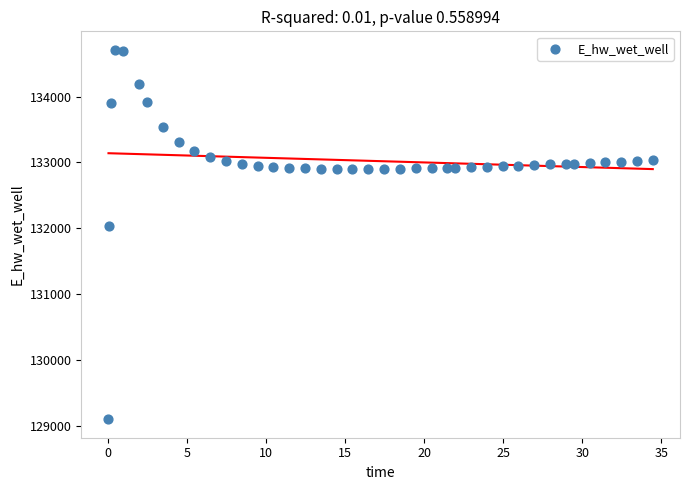

What Y value in the scatter plot is closest to 131906?

132028.4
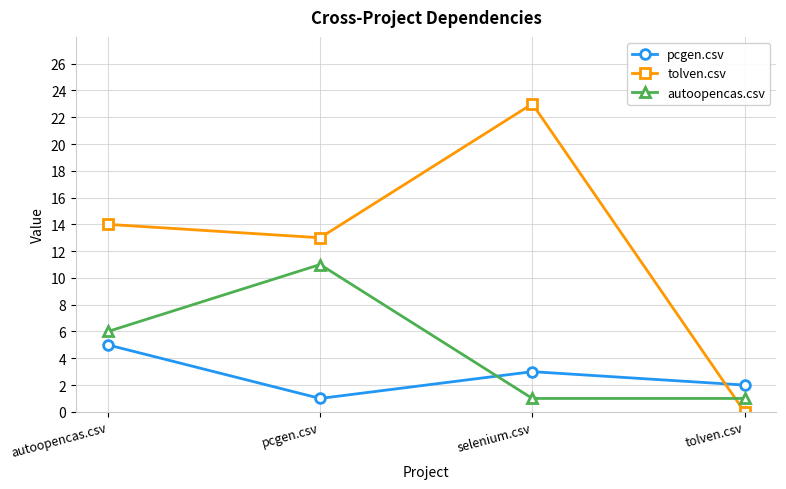

Reading left to right, list all the values displayed in this chart.

pcgen.csv: 5	1	3	2
tolven.csv: 14	13	23	0
autoopencas.csv: 6	11	1	1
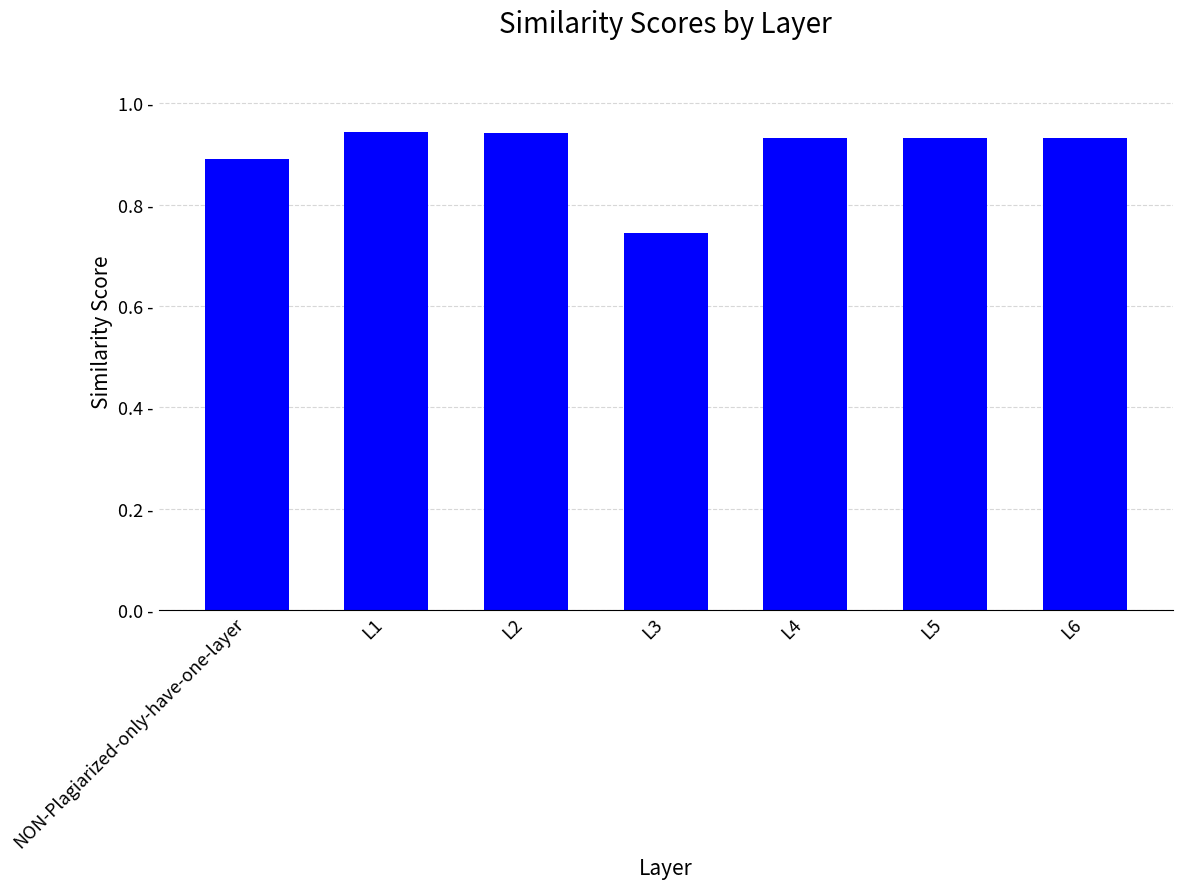

What is the value of the 7th bar from the left?

0.9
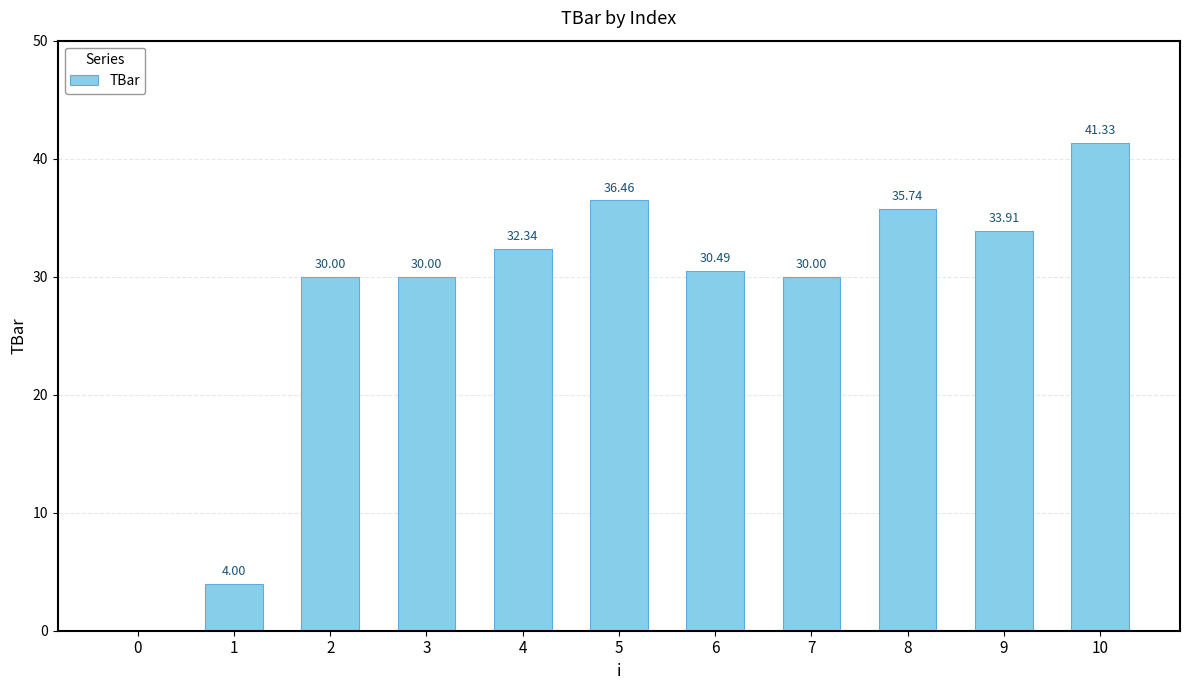

Approximately how many times larger is the value at 7 compared to 6?

1.0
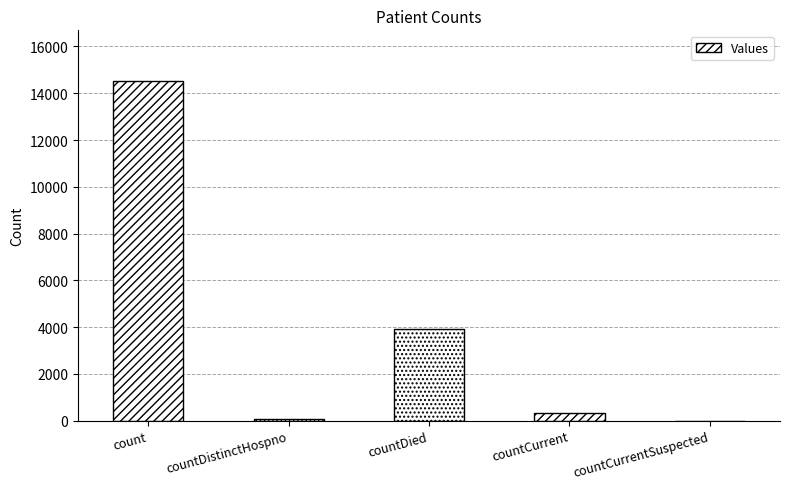

What is the sum of all values?

18836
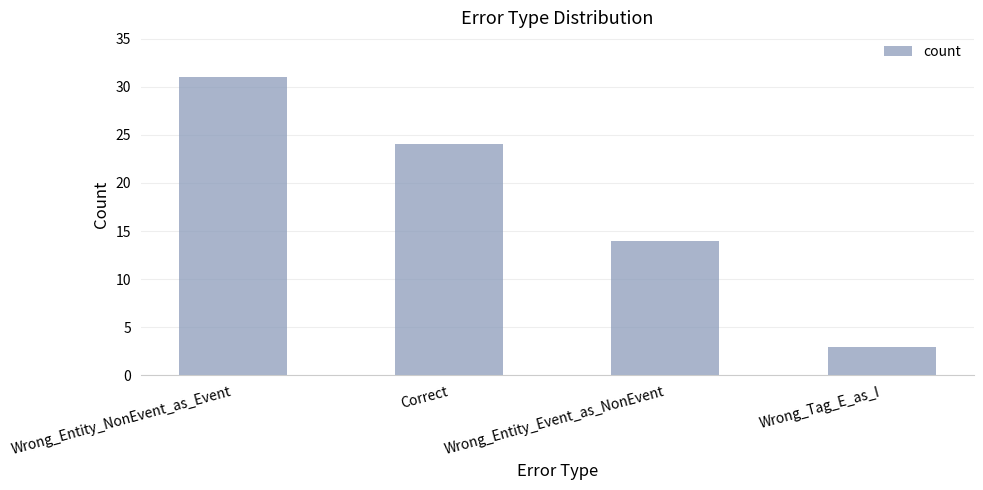

Reading left to right, transcribe all the data shown in this chart.

31	24	14	3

= = = =

◆ Work item ◆
Could you arrange every line of the items above as a JSON list of strings, one string per line, with blank lines dropped and the pictures left out?

◆ Task answer ◆
[
  "What Y value in the scatter plot is closest to 131906?",
  "132028.4",
  "Reading left to right, list all the values displayed in this chart.",
  "pcgen.csv: 5\t1\t3\t2",
  "tolven.csv: 14\t13\t23\t0",
  "autoopencas.csv: 6\t11\t1\t1",
  "What is the value of the 7th bar from the left?",
  "0.9",
  "Approximately how many times larger is the value at 7 compared to 6?",
  "1.0",
  "What is the sum of all values?",
  "18836",
  "Reading left to right, transcribe all the data shown in this chart.",
  "31\t24\t14\t3"
]